Logan was diagnosed with Attention-Deficit/Hyperactivity Disorder (ADHD), and was given several referrals to other specialists. Dr. S. (JHACH Psychology) provided us a thorough description of what was happening in his brain, and things that he needed moving forward. It was so interesting to learn how many of the symptoms that had sparked my concern for autism also manifest in ADHD. The next afternoon the doctor emailed me a quick bullet point list of things that should be done right away to begin helping Logan thrive at school.
We were referred to Neurology and Sleep Studies to check for underlying issues. None were noted during the neurology evaluation, and I previously blogged about our experience at the Sleep Study.
We scheduled a meeting with the school right away and requested a classroom change. Logan was moved to a smaller classroom, and the teacher was informed of the psychologist’s lists of recommendations. We are still in what has become an exceptionally frustrating and long process to change his IEP label from Speech to OHI (Other Health Impairment). That could be a whole blog on it’s own, but i’m waiting until we have another meeting once school is back from the holidays.

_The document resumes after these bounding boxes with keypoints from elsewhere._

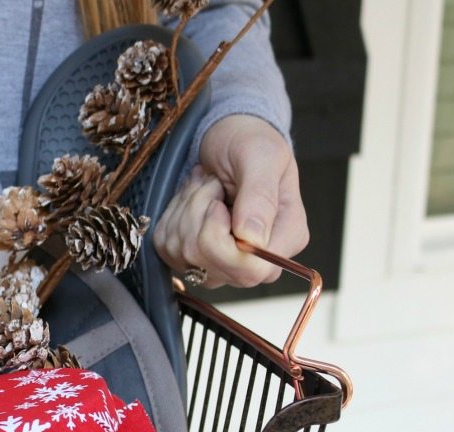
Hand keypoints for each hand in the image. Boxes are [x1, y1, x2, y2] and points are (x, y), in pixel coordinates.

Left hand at [153, 114, 307, 288]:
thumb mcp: (260, 155)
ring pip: (184, 255)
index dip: (220, 239)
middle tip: (211, 185)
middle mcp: (257, 259)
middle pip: (211, 265)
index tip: (218, 203)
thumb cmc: (250, 142)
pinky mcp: (194, 258)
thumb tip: (252, 239)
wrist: (228, 138)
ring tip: (205, 186)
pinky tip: (192, 198)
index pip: (250, 271)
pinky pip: (167, 248)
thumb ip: (260, 196)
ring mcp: (224, 263)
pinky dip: (172, 215)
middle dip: (198, 217)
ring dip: (185, 210)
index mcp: (287, 238)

We followed up with his pediatrician after the diagnosis to discuss medication options, settling on one after a cardiology evaluation to make sure his heart was OK before introducing a stimulant medication. Since he received his diagnosis, I have discovered the first thing people want to weigh in on once I say “ADHD” is whether or not I should medicate my child. Both sides have valid arguments, but as with anything regarding children, each need is unique and only that child’s parents are really in the place to make the informed decision about their own child.
The decision to medicate has been delayed, due to his sleep study results, which spoke volumes. During his study, he experienced obstructive apneas, hypopneas, central apneas, and mixed apneas – which I’m pretty sure might be ALL the apneas! The end result is an impression of Obstructive Sleep Apnea, which could be leading to SO many of his cognitive issues. He wakes up 5 times an hour, and up to 8 times during deep sleep!

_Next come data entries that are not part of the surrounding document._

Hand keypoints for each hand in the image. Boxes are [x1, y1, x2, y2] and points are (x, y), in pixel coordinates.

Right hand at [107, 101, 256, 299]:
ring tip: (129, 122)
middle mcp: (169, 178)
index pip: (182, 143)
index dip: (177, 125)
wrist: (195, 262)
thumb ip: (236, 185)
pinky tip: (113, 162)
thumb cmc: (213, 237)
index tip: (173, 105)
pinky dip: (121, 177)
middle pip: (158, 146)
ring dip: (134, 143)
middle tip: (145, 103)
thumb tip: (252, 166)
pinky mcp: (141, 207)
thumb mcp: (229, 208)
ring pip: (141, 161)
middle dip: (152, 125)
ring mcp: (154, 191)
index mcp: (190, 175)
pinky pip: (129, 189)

We followed up with an ENT today, and made the decision to remove his tonsils and adenoids to hopefully clear up the obstructions preventing him from sleeping. The doc even said that most parents notice significant cognitive improvement 6-12 months after a surgery like this that improves the child’s sleep!
At the risk of being too optimistic, I am so hopeful that once he is able to start actually getting a good night’s sleep he may be able to thrive in school without medication (which is on hold now until after the surgery, scheduled soon). I think back to when I was still on patrol night shifts and they were babies, and what a sleep-deprived zombie I was…is this how Logan feels every day? I just want to make this better for him.

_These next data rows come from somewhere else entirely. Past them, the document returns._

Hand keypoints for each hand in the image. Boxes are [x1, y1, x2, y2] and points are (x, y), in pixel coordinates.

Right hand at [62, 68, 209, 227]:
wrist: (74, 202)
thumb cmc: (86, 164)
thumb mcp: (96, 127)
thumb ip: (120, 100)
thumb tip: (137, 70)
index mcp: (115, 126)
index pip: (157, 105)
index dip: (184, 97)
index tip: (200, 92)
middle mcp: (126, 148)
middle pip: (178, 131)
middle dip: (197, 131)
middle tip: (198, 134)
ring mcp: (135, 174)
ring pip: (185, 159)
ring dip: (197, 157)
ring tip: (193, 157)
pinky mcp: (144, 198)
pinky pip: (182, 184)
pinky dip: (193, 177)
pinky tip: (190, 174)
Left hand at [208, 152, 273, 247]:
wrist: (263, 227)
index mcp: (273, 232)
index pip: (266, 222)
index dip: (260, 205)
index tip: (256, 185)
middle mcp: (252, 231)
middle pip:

Also – if you are a mom and notice the kinds of symptoms I’ve described in your child – read THIS BLOG by another mommy who outlines sleep disorders with links to medical journals. We were already in the process of checking out Logan, but what a eye-opening read for parents who may have not started trying to find answers yet. I had no less than 3 different people send me her blog post within a week of her posting it.
So, the next step is surgery. And a parent-teacher conference. 🙂 I’ll keep you posted.